▶ [Tarefa 1]: Selecione, nos registros, todas as linhas em que aparece a palavra "title".

▶ [Trecho do documento]:
NO CORAÇÃO DO MAR de Ron Howard com Chris Hemsworth, Cillian Murphy e Ben Wishaw.
Que decepção! O filme tem tudo que gosto: ação, aventura no mar, ambiente soturno, névoa e um tema brilhante: a história de Moby Dick contada para Herman Melville, e não por Melville. Mas tudo dá errado! Posso contar alguns motivos: os efeitos digitais parecem efeitos digitais, toda a ambientação se torna fake; o vilão é fraco, frágil, sem charme; Chris já provou ser OK, mas o personagem é grande demais para ele, caça à baleia é uma coisa intragável hoje em dia... O filme se arrasta. Um monte de coisas acontecem, mas a sensação é de que nada importa muito. Nota 2.
SPOTLIGHT de Tom McCarthy com Mark Ruffalo, Michael Keaton e Liev Schreiber.
Uma coisa legal: Michael Keaton é ótimo. Sempre foi, mas seu ego quase o matou para Hollywood. Coisa ruim: o filme não é nada mais que um tipo de episódio de série policial. O fato de ter ganho o Oscar de melhor filme apenas mostra o quanto o prêmio está desvalorizado. O tema mistura duas coisas que americanos adoram: ver jornalistas como heróis e ver católicos como seres esquisitos.

▶ [Tarefa 2]: Reproduza sem alterações o trecho das críticas de filmes que se inicia com as palavras "Uma coisa legal: Michael" e se encerra com "como seres esquisitos.".

▶ [Registros a processar]:
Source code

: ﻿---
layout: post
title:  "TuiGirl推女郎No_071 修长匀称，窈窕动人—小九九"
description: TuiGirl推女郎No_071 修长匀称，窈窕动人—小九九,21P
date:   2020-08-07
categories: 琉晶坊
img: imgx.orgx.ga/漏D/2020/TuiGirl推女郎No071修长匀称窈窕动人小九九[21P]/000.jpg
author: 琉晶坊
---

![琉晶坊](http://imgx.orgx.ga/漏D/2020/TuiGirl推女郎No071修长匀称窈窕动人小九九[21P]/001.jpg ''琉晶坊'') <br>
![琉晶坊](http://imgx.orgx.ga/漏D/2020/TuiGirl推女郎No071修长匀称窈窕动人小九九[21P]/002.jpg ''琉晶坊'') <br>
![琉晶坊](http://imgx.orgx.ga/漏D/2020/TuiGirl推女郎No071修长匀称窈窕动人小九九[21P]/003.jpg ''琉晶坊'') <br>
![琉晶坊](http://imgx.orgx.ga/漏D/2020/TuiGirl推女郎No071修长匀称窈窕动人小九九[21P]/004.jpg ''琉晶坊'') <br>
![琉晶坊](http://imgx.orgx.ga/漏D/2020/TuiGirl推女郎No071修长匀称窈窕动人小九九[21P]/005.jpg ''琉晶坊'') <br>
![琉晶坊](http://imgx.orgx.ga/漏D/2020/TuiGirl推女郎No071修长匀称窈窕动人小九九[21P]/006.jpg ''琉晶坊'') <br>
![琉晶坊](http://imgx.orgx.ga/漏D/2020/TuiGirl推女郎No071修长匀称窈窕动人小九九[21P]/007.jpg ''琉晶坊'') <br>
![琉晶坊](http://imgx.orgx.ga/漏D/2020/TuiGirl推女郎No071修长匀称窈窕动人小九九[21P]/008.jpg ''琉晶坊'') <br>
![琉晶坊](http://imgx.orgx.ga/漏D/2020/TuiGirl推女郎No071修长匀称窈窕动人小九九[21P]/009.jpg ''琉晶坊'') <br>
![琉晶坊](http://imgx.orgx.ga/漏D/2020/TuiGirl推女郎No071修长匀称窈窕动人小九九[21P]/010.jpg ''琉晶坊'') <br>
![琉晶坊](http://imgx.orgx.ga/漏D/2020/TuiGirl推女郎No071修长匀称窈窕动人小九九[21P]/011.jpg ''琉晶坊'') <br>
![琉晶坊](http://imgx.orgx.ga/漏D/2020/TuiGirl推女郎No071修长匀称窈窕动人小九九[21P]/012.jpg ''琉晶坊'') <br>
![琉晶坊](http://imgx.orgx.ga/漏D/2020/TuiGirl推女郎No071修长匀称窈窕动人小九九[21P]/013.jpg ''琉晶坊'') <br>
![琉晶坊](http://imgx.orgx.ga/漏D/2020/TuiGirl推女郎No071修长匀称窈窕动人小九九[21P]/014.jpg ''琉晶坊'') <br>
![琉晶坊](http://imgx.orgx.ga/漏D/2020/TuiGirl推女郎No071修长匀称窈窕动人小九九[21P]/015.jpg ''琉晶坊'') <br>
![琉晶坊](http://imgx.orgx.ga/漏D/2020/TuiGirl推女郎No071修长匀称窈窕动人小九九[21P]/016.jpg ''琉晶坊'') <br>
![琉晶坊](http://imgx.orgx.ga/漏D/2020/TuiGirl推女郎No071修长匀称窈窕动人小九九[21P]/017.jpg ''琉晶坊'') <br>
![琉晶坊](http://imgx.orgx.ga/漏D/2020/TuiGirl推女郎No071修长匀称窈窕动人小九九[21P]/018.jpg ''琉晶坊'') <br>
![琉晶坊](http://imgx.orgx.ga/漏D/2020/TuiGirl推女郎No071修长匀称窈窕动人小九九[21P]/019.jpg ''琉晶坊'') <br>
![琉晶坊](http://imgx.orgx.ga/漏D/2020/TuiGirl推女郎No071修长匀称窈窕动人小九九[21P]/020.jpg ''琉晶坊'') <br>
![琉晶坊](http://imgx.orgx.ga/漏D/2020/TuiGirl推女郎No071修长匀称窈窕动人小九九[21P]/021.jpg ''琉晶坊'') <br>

▶ [Resposta escrita 1]:
title:  "TuiGirl推女郎No_071 修长匀称，窈窕动人—小九九"

▶ [Resposta escrita 2]:
Uma coisa legal: Michael Keaton é ótimo. Sempre foi, mas seu ego quase o matou para Hollywood. Coisa ruim: o filme não é nada mais que um tipo de episódio de série policial. O fato de ter ganho o Oscar de melhor filme apenas mostra o quanto o prêmio está desvalorizado. O tema mistura duas coisas que americanos adoram: ver jornalistas como heróis e ver católicos como seres esquisitos.